## Exercise requirements
Render the lines of the rows below as a numbered list, skipping any blank lines and leaving out the pictures.

[Collected data]

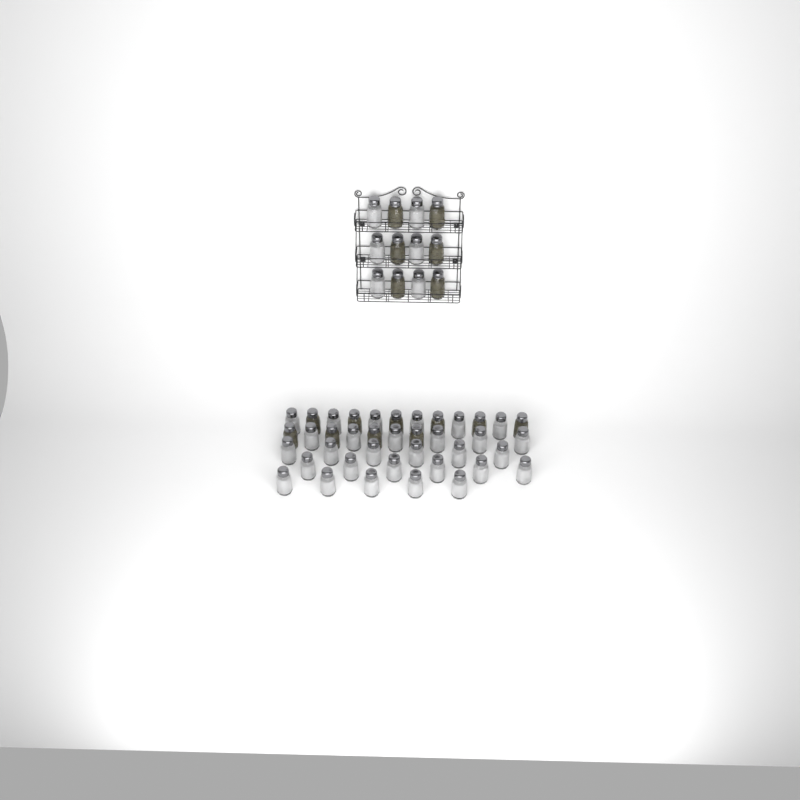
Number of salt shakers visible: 35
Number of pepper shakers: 16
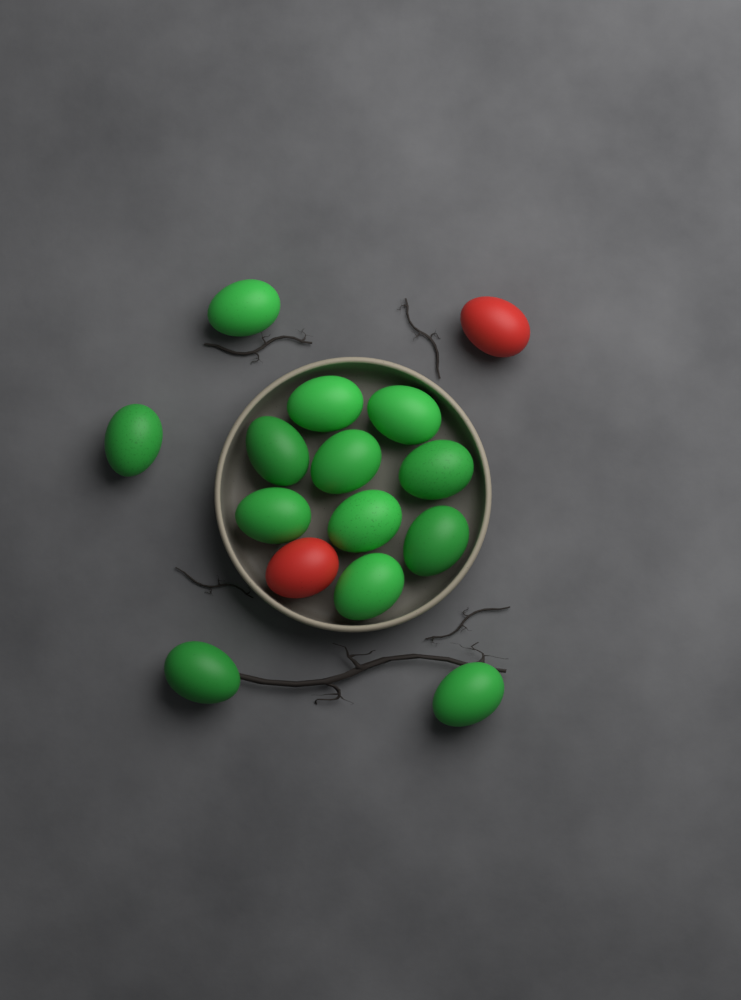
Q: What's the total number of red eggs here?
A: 2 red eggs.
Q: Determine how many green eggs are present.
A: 13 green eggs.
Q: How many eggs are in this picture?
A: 15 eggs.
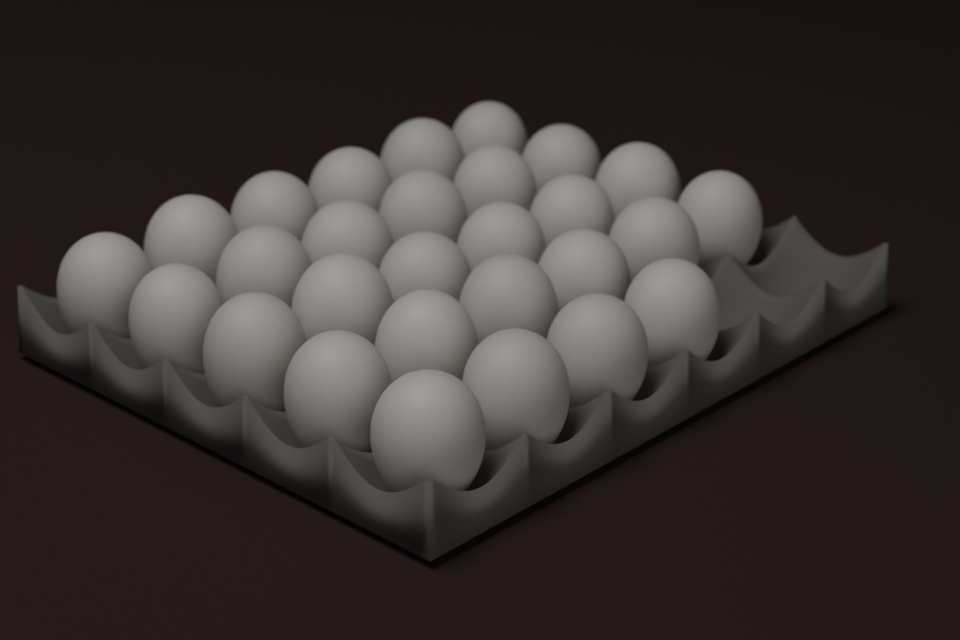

## Answer to the task
1. Number of salt shakers visible: 35
2. Number of pepper shakers: 16
3. Q: What's the total number of red eggs here?
4. A: 2 red eggs.
5. Q: Determine how many green eggs are present.
6. A: 13 green eggs.
7. Q: How many eggs are in this picture?
8. A: 15 eggs.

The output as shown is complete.